Our histories are punchlines. Our bodies are never the standard, only the
target. It hurt because we know what it means to be told, again and again, that
we’re not the ones with “good genes.” That our beauty, our bloodlines, our
survival are always somehow less than. It hurt because it keeps happening, and
they keep getting away with it.
I thought about
my own ancestors. Stolen. Enslaved. Silenced. Sterilised. Erased. I thought
about how they never got to celebrate their genes. How they were told they were
a threat, not a legacy. And then I thought about how white features thin lips,
blonde hair, blue eyes are praised, replicated, made profitable, while ours are
shamed or appropriated. We’re told to be quiet, to move on. But I won’t.
This essay is my
refusal to be silent. It’s my declaration that this kind of harm cannot be
allowed to pass unchallenged, just because it was dressed up in denim. I will
not support brands that exploit Black pain for profit. I will not idolise
celebrities who align themselves—directly or indirectly—with systems that harm
my people. I will not be gaslit into believing that racism is ever just a joke.
If you’ve felt
the same way angry, tired, unseen you’re not alone. You’re not overreacting.

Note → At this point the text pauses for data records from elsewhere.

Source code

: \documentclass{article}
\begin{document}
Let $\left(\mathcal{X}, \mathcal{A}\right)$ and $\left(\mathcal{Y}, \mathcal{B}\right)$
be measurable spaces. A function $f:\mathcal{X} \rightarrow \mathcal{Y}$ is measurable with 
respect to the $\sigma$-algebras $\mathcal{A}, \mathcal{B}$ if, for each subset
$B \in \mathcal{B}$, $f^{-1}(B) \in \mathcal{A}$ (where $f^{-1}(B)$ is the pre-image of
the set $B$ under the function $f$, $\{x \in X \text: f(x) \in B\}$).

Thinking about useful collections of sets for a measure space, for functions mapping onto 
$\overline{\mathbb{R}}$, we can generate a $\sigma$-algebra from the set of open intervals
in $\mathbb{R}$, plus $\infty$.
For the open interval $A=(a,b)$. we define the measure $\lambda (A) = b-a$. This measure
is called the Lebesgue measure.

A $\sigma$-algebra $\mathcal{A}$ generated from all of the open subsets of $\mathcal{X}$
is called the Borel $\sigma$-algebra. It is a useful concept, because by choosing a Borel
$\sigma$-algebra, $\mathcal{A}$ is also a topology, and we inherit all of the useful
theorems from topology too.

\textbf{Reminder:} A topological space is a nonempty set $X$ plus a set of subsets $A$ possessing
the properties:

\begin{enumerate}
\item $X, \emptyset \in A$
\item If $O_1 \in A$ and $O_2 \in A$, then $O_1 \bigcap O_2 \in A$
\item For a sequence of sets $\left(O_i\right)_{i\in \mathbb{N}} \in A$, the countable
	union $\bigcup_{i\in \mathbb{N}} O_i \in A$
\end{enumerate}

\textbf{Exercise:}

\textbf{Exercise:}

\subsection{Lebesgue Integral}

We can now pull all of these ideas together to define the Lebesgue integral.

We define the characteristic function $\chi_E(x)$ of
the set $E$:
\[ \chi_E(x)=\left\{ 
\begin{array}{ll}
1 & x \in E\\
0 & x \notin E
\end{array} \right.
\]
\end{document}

You’re living in a world where harm is often aestheticised and history is
conveniently forgotten. But we remember. We carry the weight. We keep speaking
truth. And we refuse to let it be repackaged as entertainment.
This isn’t just
about an ad.
It’s about power.
It’s about whose genes are celebrated.
Whose pain is ignored.
And who gets to profit off the bodies and histories of others.